What’s your take on what’s ahead for the economy and advertising in 2023?
Madaris: Economic hardship and the potential for recession are at the forefront as we embark on 2023.
From a consumer perspective, it will be interesting to see how consumption trends are affected — specifically, whether cable cord cutting will further accelerate, and how many consumers will choose to continue paying for multiple video streaming services, versus how many will cut back and turn increasingly to ad-supported options.
On the advertising front, the assumption is that spend will be impacted in the year ahead, but the question is, how much? Personally, I'm cautiously optimistic.
But what we can be sure of is that, with every dollar spent, there will be more rigor and scrutiny around the performance of media spend.
How will measurement be different — presumably for the better — in 2023?
Madaris: Linear TV and OTT measurement have certainly been in the hot seat as it relates to performance and measurement, and I expect that to continue. There are far more eyes on measurement, particularly as the bigger advertisers like P&G have put the pressure on for greater transparency and performance accountability.
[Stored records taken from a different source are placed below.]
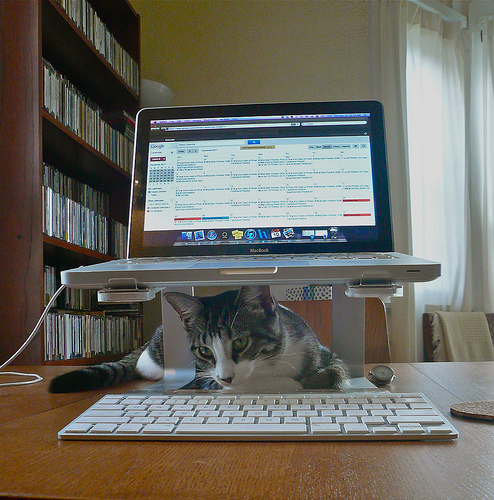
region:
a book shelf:
[3, 0, 149, 360]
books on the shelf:
[34, 63, 140, 168]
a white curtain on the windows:
[384, 9, 491, 316]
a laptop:
[72, 111, 432, 286]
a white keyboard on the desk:
[68, 393, 454, 438]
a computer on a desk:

Every partner right now is selling their ‘unique measurement’ application and touting their connections or partnerships with industry leaders to get to a more consistent and reliable methodology. It feels like an industrywide effort to enhance measurement. So yes, I think 2023 will bring improvements that help advertisers tie to outcomes.
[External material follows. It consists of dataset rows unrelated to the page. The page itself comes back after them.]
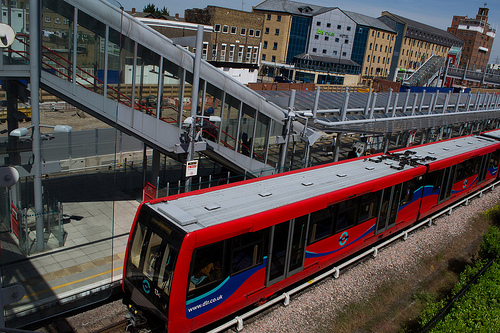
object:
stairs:
[5, 5, 317, 192]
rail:
[199, 182, 500, 333]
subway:
[117, 115, 495, 326]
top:
[143, 129, 498, 239]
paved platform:
[16, 119, 496, 321]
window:
[133, 215, 176, 292]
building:
[251, 0, 398, 88]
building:
[379, 6, 452, 91]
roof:
[143, 126, 499, 232]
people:
[199, 106, 217, 139]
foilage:
[421, 278, 500, 332]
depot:
[3, 0, 500, 328]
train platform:
[240, 78, 498, 119]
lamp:
[10, 20, 71, 255]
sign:
[184, 159, 200, 177]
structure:
[5, 0, 499, 174]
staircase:
[30, 1, 284, 179]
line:
[21, 265, 123, 300]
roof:
[342, 9, 395, 35]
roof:
[396, 15, 455, 40]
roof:
[255, 0, 325, 21]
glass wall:
[1, 1, 113, 324]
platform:
[1, 186, 151, 303]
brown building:
[185, 6, 257, 61]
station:
[20, 11, 482, 327]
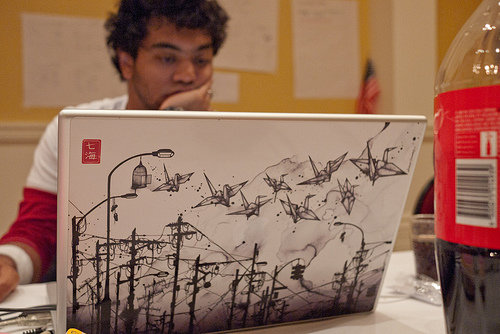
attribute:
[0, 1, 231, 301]
man — relaxed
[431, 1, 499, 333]
bottle — coke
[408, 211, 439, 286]
glass — dark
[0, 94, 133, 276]
shirt — white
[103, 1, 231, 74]
hair — black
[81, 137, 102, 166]
symbol — red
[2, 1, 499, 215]
wall — yellow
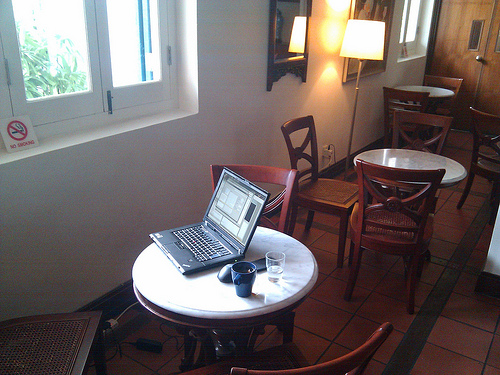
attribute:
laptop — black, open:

The IAB recently released some work around attention metrics and defining attention unanimously across channels. I expect that this will be a focus of the discussion for much of the year ahead, as the industry migrates to a universal impression currency across channels.
Do you see 2023 as the long-awaited “breakthrough” year for connected TV advertising?
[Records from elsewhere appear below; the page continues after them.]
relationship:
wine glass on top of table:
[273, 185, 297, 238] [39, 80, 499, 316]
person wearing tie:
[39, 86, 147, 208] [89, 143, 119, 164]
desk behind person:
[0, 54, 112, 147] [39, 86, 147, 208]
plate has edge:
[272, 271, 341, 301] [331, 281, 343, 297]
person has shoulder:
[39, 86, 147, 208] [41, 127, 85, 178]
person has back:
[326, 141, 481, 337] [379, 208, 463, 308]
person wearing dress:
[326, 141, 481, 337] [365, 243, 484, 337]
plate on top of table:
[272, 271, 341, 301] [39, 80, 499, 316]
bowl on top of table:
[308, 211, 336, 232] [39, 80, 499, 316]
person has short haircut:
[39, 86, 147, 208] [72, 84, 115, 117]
Madaris: Well, "breakthrough" at least in the sense of progress in addressing transparency, along with measurement.
Advertisers want to know where and how CTV inventory is delivered. They want to know on what devices, and in what environments, the ads are being served — TV everywhere; subscription plus ad-supported VOD; free ad-supported FAST, etc. — as well as what type of content they are running in.
Real transparency provides an extra layer of confidence against fraud, as well as confidence that ads are running in brand-safe environments, and that we are reaching the right consumers with the right message at the right time.
And again, the measurement piece — seeing proof of business outcomes for every dollar spent — is just as critical, especially with the threat of economic hardship and marketing budgets being reduced.
All in all, advertisers are looking for better connected campaigns that drive better outcomes.
Many have predicted that improvement on those fronts, combined with the growing difficulty of reaching key audiences via linear TV, will drive increased ad spend in CTV in 2023. But will advertisers and agencies experiment with new applications or uses for this medium?
Madaris: Currently, I would say that the most common uses for CTV are driving incremental reach beyond a linear TV campaign; CTV-only as an alternative to linear; engaging viewers watching a competitor's ad; and “creating” unique addressable audiences based on personas. While there are probably others, those are the dominant ones.
And actually, I don't foresee there being a huge shift in how advertisers and agencies employ CTV in the coming year, because we’re still getting comfortable with trusting the delivery and measurement. Until there's confidence without question, I think we’ll be sticking with tried-and-true use cases.